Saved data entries
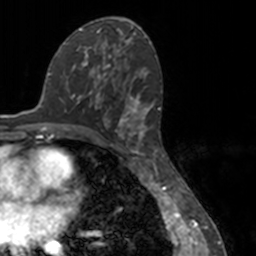
Breast MRI, one axial slice. Cropped to one breast. Dynamic contrast-enhanced series, time point 2 of 7 at this slice position (early post-contrast). 3 T. TE 1.7 ms, TR 4 ms. 1 mm slice thickness. 256 × 256 image matrix, field of view 170 × 170 mm. Female patient.
Structures marked on this image (semi-automatic segmentation, software-assisted and operator-edited):
- enhancing-tissue mask used for the functional tumour volume (all voxels passing the contrast-enhancement thresholds inside the analysis volume; usually the tumour): bounding box (x1, y1, x2, y2) in pixels: (85, 54, 151, 147)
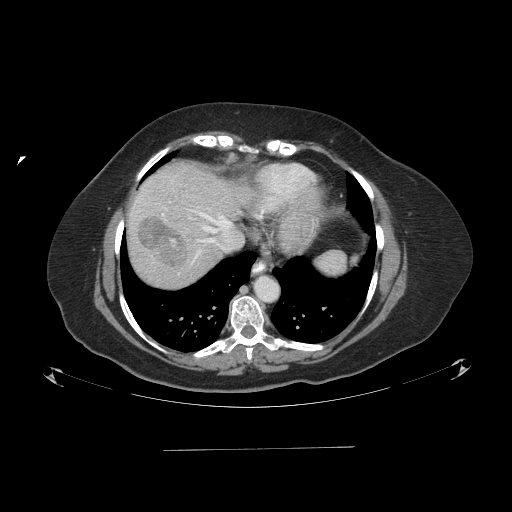
Contrast-enhanced abdominal CT (liver protocol), one axial slice. Slice 78 of 103 in the series (ordered by position). Reconstruction kernel STANDARD. 120 kVp. One of 2 acquisitions stored at this slice position. Soft-tissue window (W 400 / L 40 HU). 512 × 512 image matrix. From the clinical record (not read from this slice): diagnosis: hepatocellular carcinoma (patient treated with transarterial chemoembolisation; whether this scan precedes or follows treatment is not stated here); TNM stage (as recorded): Stage-IIIA; Child-Pugh class: A; tumour size: 5.2 cm.
Structures marked on this image (semi-automatic segmentation, software-assisted and operator-edited):
- liver parenchyma outside the tumour (the mass and vessels are separate outlines, so this box may not span the whole liver): bounding box [x1, y1, x2, y2] px = [128, 162, 256, 288]
- mass: [137, 215, 189, 269]
- portal vein: [162, 209, 232, 264]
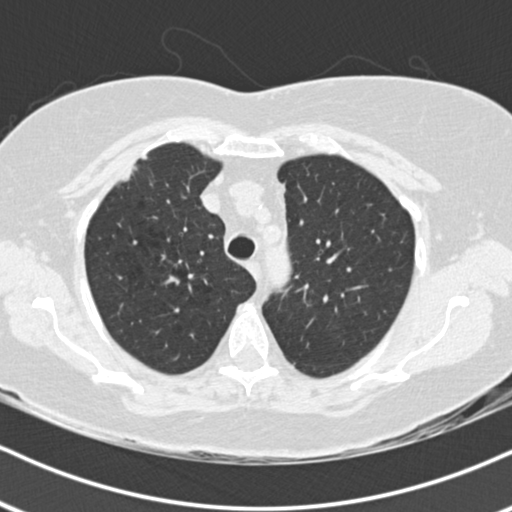
Low-dose screening chest CT, one axial slice; slice 141 of 178 in the series (ordered by position); reconstruction kernel B30f; 120 kVp; lung window (W 1500 / L -600 HU); 2 mm slice thickness; 512 × 512 image matrix, field of view 320 × 320 mm.
Annotated regions visible in this slice (expert manual segmentation):
- lesion 1 (tumor, upper lobe of right lung): box from (x=121, y=153) to (x=148, y=182) px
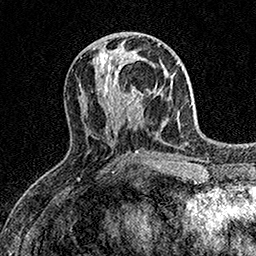
Breast MRI (dynamic contrast-enhanced), one axial slice; position 64 of 158 along the scan axis; cropped to one breast; dynamic contrast-enhanced series, time point 2 of 7 at this slice position (early post-contrast); 1.5 T; TE 3.5 ms, TR 7.2 ms; 1 mm slice thickness; 256 × 256 image matrix, field of view 165 × 165 mm. Female patient.
Structures marked on this image (semi-automatic segmentation, software-assisted and operator-edited):
- enhancing-tissue mask used for the functional tumour volume (all voxels passing the contrast-enhancement thresholds inside the analysis volume; usually the tumour): bounding box (x1, y1, x2, y2) in pixels: (107, 60, 151, 113)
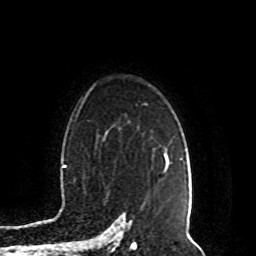
Breast MRI (dynamic contrast-enhanced), one axial slice. Cropped to one breast. Dynamic contrast-enhanced series, time point 2 of 8 at this slice position (early post-contrast). 1.5 T. TE 4.2 ms, TR 7 ms. 256 × 256 image matrix, field of view 165 × 165 mm. Female patient.
Outlined on this slice (semi-automatic segmentation, software-assisted and operator-edited):
- enhancing-tissue mask used for the functional tumour volume (all voxels passing the contrast-enhancement thresholds inside the analysis volume; usually the tumour): box from (x=164, y=151) to (x=170, y=173) px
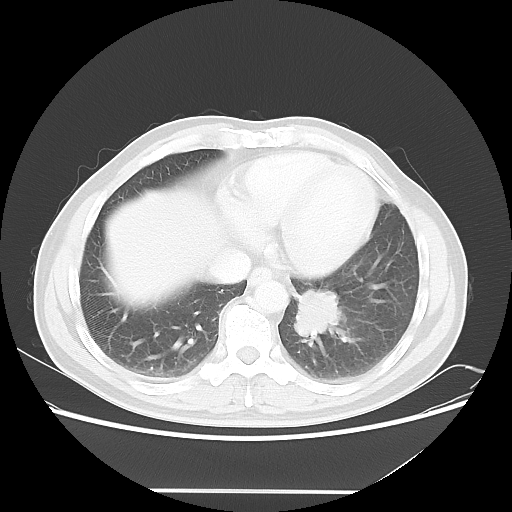
Chest CT, one axial slice; position 16 of 53 along the scan axis; reconstruction kernel LUNG; lung window (W 1500 / L -600 HU); 5 mm slice thickness; 512 × 512 image matrix, field of view 385 × 385 mm. Male patient, age 61 years. Case-level facts recorded for this patient, not image findings: clinical TNM (as recorded): T1c N0 M0.
Annotated regions visible in this slice (bounding box drawn by a radiologist):
- lung tumour (recorded histology: adenocarcinoma): bounding box (x1, y1, x2, y2) in pixels: (288, 283, 347, 348)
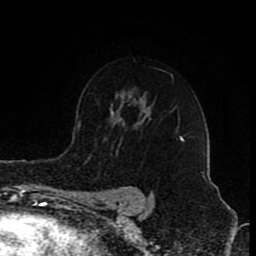
Breast MRI (dynamic contrast-enhanced), one axial slice. Slice 60 of 80 in the series (ordered by position). Cropped to one breast. Dynamic contrast-enhanced series, time point 2 of 8 at this slice position (early post-contrast). 1.5 T. TE 4.2 ms, TR 7 ms. 256 × 256 image matrix, field of view 155 × 155 mm. Female patient.
Structures marked on this image (semi-automatic segmentation, software-assisted and operator-edited):
- enhancing-tissue mask used for the functional tumour volume (all voxels passing the contrast-enhancement thresholds inside the analysis volume; usually the tumour): box from (x=179, y=137) to (x=184, y=142) px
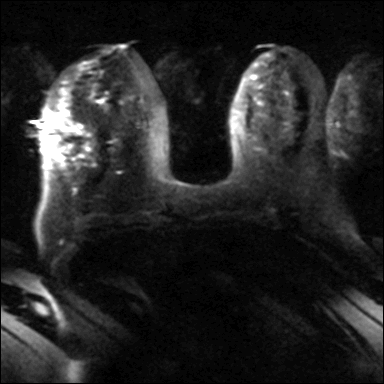
Breast MRI, one axial slice. Position 18 of 40 along the scan axis. Diffusion-weighted series; image 2 of 4 stored at this slice position (different b-values; order by instance number). 3 T. 384 × 384 image matrix, field of view 320 × 320 mm. Female patient.
Outlined on this slice (manually delineated by an expert):
- tumour on diffusion-weighted imaging: bounding box [x1, y1, x2, y2] px = [54, 141, 61, 148]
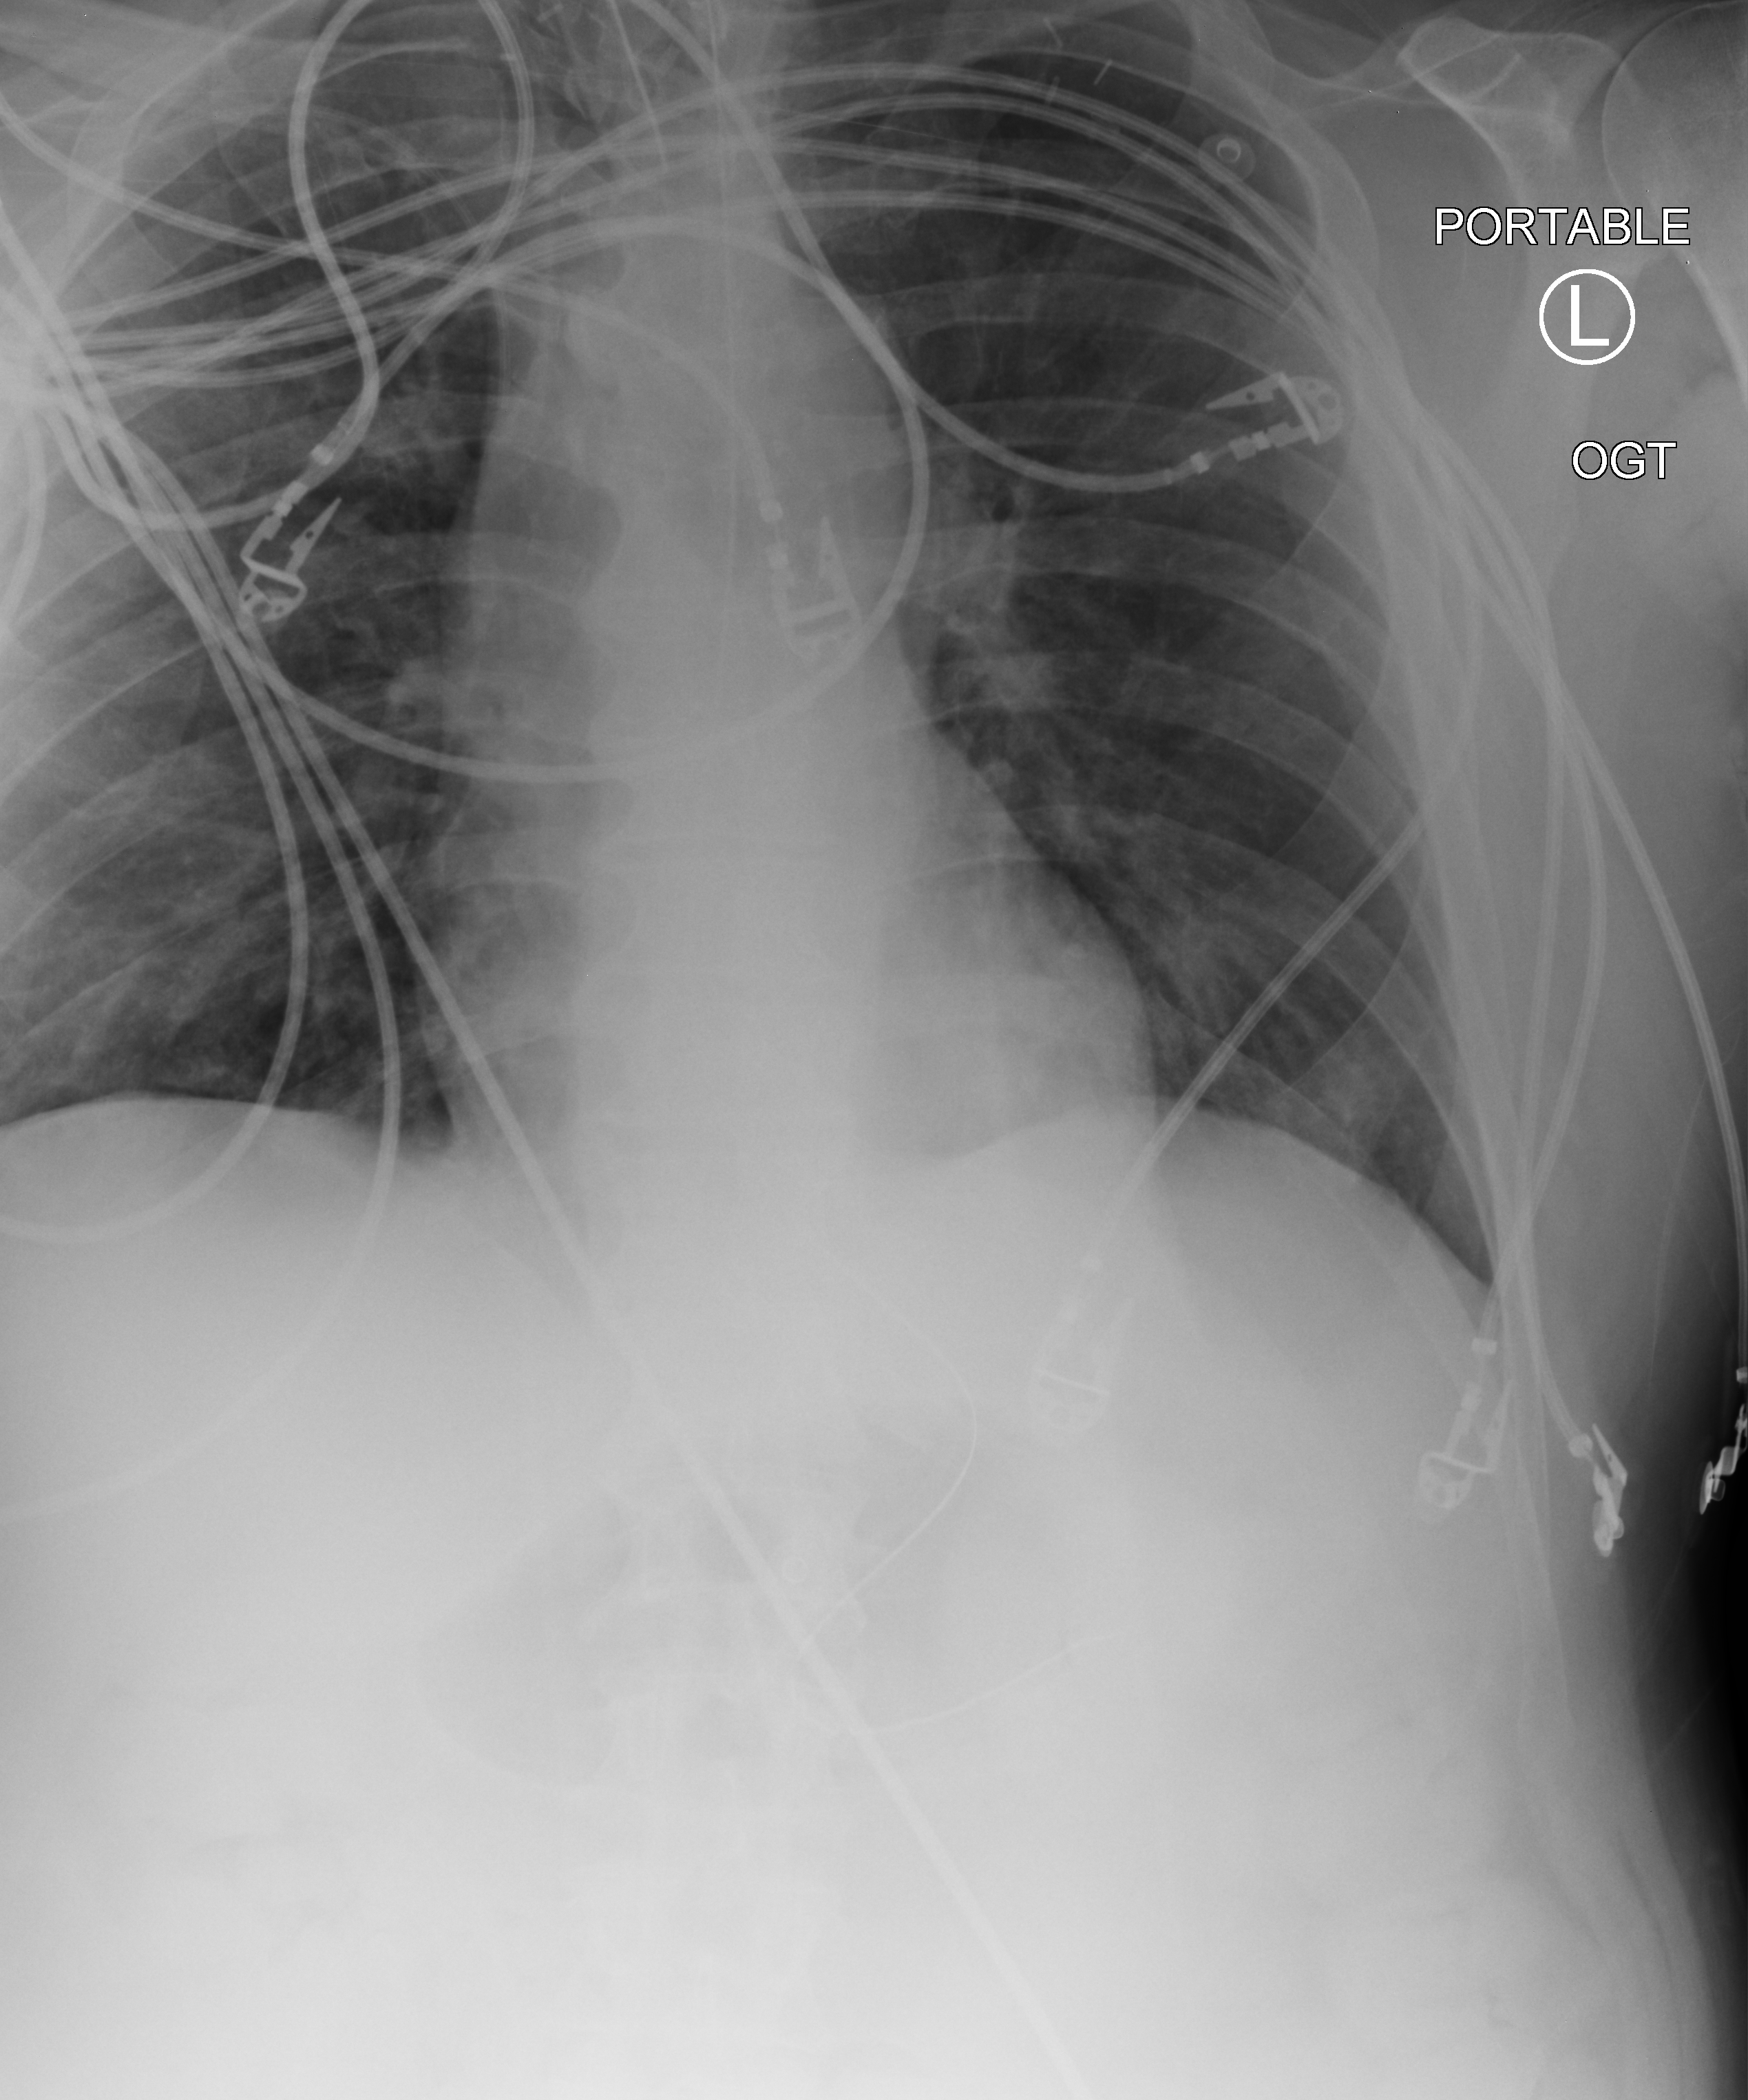
Bedside chest radiograph (computed radiography); anteroposterior (AP) projection. Patient hospitalised with COVID-19, aged 18–59 years.
From the hospital-stay record, not from the radiograph (when in the stay this image was taken is not recorded): admitted to intensive care during this hospital stay: yes; mechanically ventilated during this hospital stay: yes.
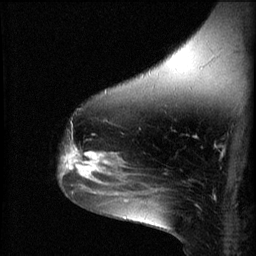
Breast MRI (dynamic contrast-enhanced), one sagittal slice. Position 43 of 60 along the scan axis. 3 images stored at this slice position (order not interpretable as contrast timing). 1.5 T. TE 4.2 ms, TR 8.2 ms. 256 × 256 image matrix. Patient: female, 49 years.
Outlined on this slice (semi-automatic segmentation, software-assisted and operator-edited):
- analysis volume of interest (the breast-tissue region the enhancement analysis was run in; not a lesion): box from (x=59, y=142) to (x=109, y=187) px
- tumour enhancement mask (voxels above the 70 % enhancement threshold inside the analysis volume of interest): (x=60, y=144)–(x=109, y=185)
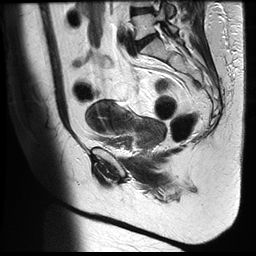
Pelvic MRI for cervical cancer, one sagittal slice. Position 13 of 35 along the scan axis. T2-weighted. 1.5 T. TE 122.8 ms, TR 4992 ms. 4 mm slice thickness. 256 × 256 image matrix, field of view 300 × 300 mm. Patient: female, 42 years.
Annotated regions visible in this slice (outlined manually by an expert reader):
- cervical tumour: bounding box <86,99,166,148> (left, top, right, bottom; pixels)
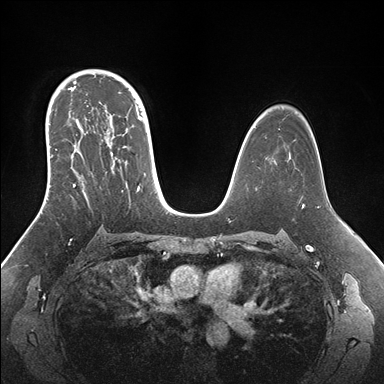
Breast MRI (dynamic contrast-enhanced), one axial slice. Slice 107 of 176 in the series (ordered by position). Dynamic contrast-enhanced series, time point 2 of 7 at this slice position (early post-contrast). 1.5 T. TE 1.5 ms, TR 4.1 ms. 1.1 mm slice thickness. 384 × 384 image matrix, field of view 340 × 340 mm. Female patient.
Outlined on this slice (semi-automatic segmentation, software-assisted and operator-edited):
- enhancing-tissue mask used for the functional tumour volume (all voxels passing the contrast-enhancement thresholds inside the analysis volume; usually the tumour): bounding box (x1, y1, x2, y2) in pixels: (45, 95, 150, 196)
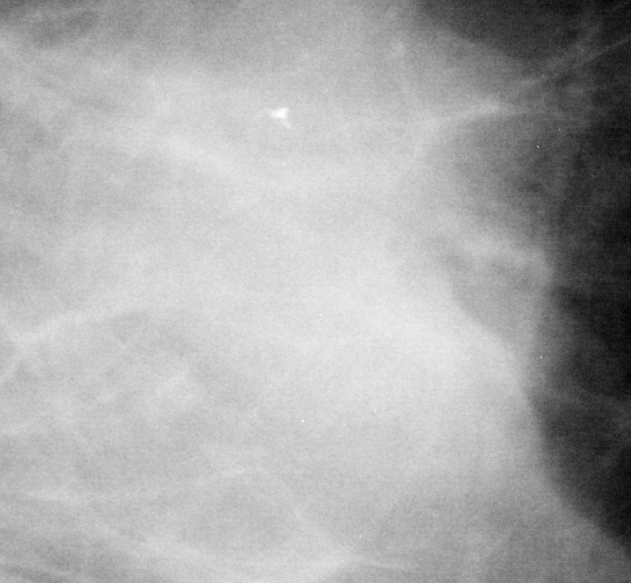
Cropped region of a digitized screen-film mammogram centred on a radiologist-marked abnormality, left breast, MLO view, BI-RADS breast density category 2 (scale 1–4).
- Finding: mass, shape round, margins ill defined; BI-RADS assessment category 4; pathology result (as recorded, not read from the image): malignant.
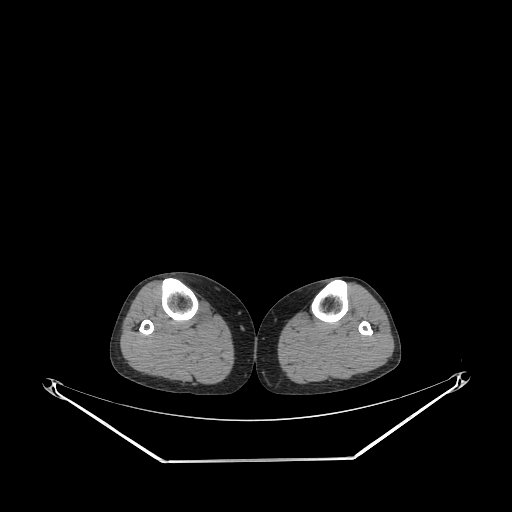
CT of an extremity soft-tissue mass (from a PET/CT study), one axial slice; position 153 of 267 along the scan axis; reconstruction kernel STANDARD; soft-tissue window (W 400 / L 40 HU); 3.75 mm slice thickness; 512 × 512 image matrix. Female patient. From the clinical record (not read from this slice): histological type: undifferentiated – high grade; grade: high; site of the primary tumour: right thigh.
Outlined on this slice (expert contour drawn on MRI and transferred to this co-registered scan by the dataset authors):
- gross tumour volume (mass): box from (x=196, y=301) to (x=213, y=325) px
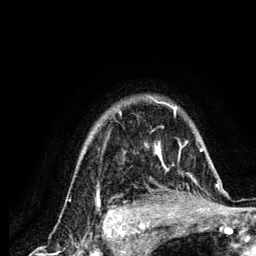
Breast MRI (dynamic contrast-enhanced), one axial slice. Slice 102 of 134 in the series (ordered by position). Cropped to one breast. Dynamic contrast-enhanced series, time point 2 of 6 at this slice position (early post-contrast). 3 T. TE 4.2 ms, TR 7.9 ms. 1.2 mm slice thickness. 256 × 256 image matrix. Female patient.
Structures marked on this image (semi-automatic segmentation, software-assisted and operator-edited):
- enhancing-tissue mask used for the functional tumour volume (all voxels passing the contrast-enhancement thresholds inside the analysis volume; usually the tumour): bounding box (x1, y1, x2, y2) in pixels: (84, 96, 212, 210)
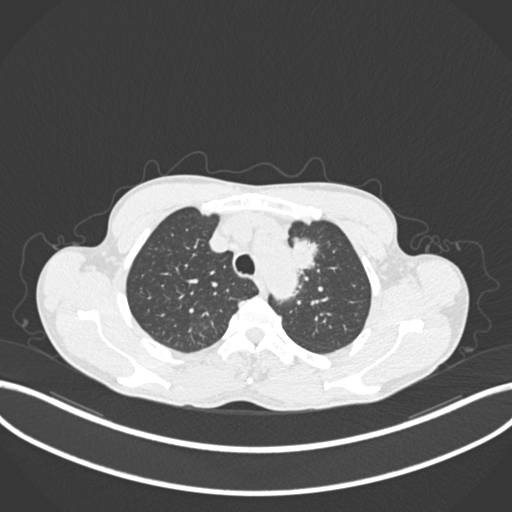
Chest CT, one axial slice; position 162 of 211 along the scan axis; reconstruction kernel B30f; 120 kVp; lung window (W 1500 / L -600 HU); 512 × 512 image matrix, field of view 400 × 400 mm. Patient: male, 58 years. Case-level facts recorded for this patient, not image findings: clinical TNM (as recorded): T1c N1 M0.
Outlined on this slice (bounding box drawn by a radiologist):
- lung tumour (recorded histology: adenocarcinoma): bounding box [x1, y1, x2, y2] px = [289, 231, 322, 274]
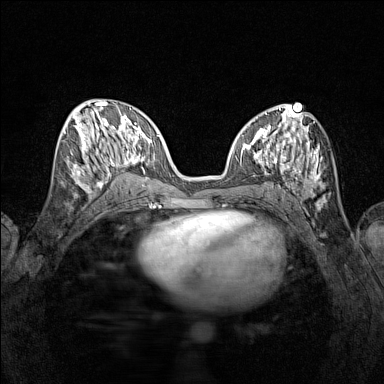
Breast MRI (dynamic contrast-enhanced), one axial slice; position 58 of 160 along the scan axis; dynamic contrast-enhanced series, time point 2 of 7 at this slice position (early post-contrast); 1.5 T; TE 1.8 ms, TR 5 ms; 384 × 384 image matrix. Female patient.
Structures marked on this image (semi-automatically segmented with operator editing):
- enhancing-tissue mask used for the functional tumour volume (all voxels passing the contrast-enhancement thresholds inside the analysis volume; usually the tumour): bounding box (x1, y1, x2, y2) in pixels: (65, 115, 115, 190)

▶ WORK REQUIRED: Which lines of the records hold the string "manually"? Copy each one.

▶ RESPONSE TO THE EXERCISE:
Outlined on this slice (manually delineated by an expert):
Annotated regions visible in this slice (outlined manually by an expert reader):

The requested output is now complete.